February 11, 2005 was a cold, blustery day in Livingston, NJ, with 22 inches of snow on the ground. You would think that would keep any new baby from wanting to venture from its mother’s womb, but we aren’t talking about any ordinary baby. We are talking about Alexa Rose Veit! She arrived at 10:30 a.m., all 6 lbs 2 ounces of her, ready to take on the world…and that’s what she has done ever since.
She came to us as a gift from God with an extra little chromosome, which led to the diagnosis of Down Syndrome. It was a scary thing for our family, not knowing what to expect. Some kids with Down Syndrome never speak, walk, or do any of the “normal” things in life that other children do. But again, we are talking about Alexa! She started early intervention activities at 6 months old, had amazing therapists to learn and strengthen her petite little body all along the way, and hit all the “normal” milestones. We moved back to Kentucky in 2006, and she is now 14 years old, an eighth-grader at our Ballard County Middle School. If you ask anyone who knows her they’ll tell you she is a social butterfly, friendly, kind, and has more friends and loved ones than you could ever possibly imagine. She loves to read, listen to music, and laugh with her friends.
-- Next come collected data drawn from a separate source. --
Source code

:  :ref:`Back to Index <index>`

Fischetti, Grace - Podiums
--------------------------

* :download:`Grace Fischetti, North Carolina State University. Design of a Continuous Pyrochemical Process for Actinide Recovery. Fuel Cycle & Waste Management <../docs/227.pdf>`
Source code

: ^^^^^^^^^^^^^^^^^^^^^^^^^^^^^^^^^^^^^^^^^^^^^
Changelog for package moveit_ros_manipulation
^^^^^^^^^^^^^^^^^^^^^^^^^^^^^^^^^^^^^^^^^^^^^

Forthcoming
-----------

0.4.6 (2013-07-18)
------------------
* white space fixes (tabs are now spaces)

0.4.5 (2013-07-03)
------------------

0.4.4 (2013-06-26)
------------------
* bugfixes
Earlier this summer, Alexa hadn’t been feeling well for a few weeks and collapsed in our kitchen the night of July 26th. She was evaluated and stabilized at Lourdes Hospital, then Life-Flighted to Norton Children’s Hospital in Louisville. On Monday, July 29th, Alexa was diagnosed with Acute Lymphoblastic Leukemia. We, as a family, were terrified, devastated, and along with a million other emotions, were bewildered with no idea what the future held. When I sat down with her and explained what Leukemia was, what treatment would be like, losing her hair to chemo, etc., she understood right away and took a very matter-of-fact attitude, saying, “Well, I have Leukemia and will be bald.” That is the essence of this brave young lady. She may not understand all the details, but she knows what is happening around her and why we have started this Journey of Treatment. And FIGHT is what this heroic girl has done! God blessed her body with remission only 30 days after her diagnosis on August 27th. PRAISE GOD! We transferred to Vanderbilt Children’s Hospital in Nashville to be closer to home where they followed the same treatment path as was used in Louisville which focuses on High-Risk Down Syndrome for Acute Lymphoblastic Leukemia God has brought Alexa through this, and will sustain her and our family, as He is where our faith lies.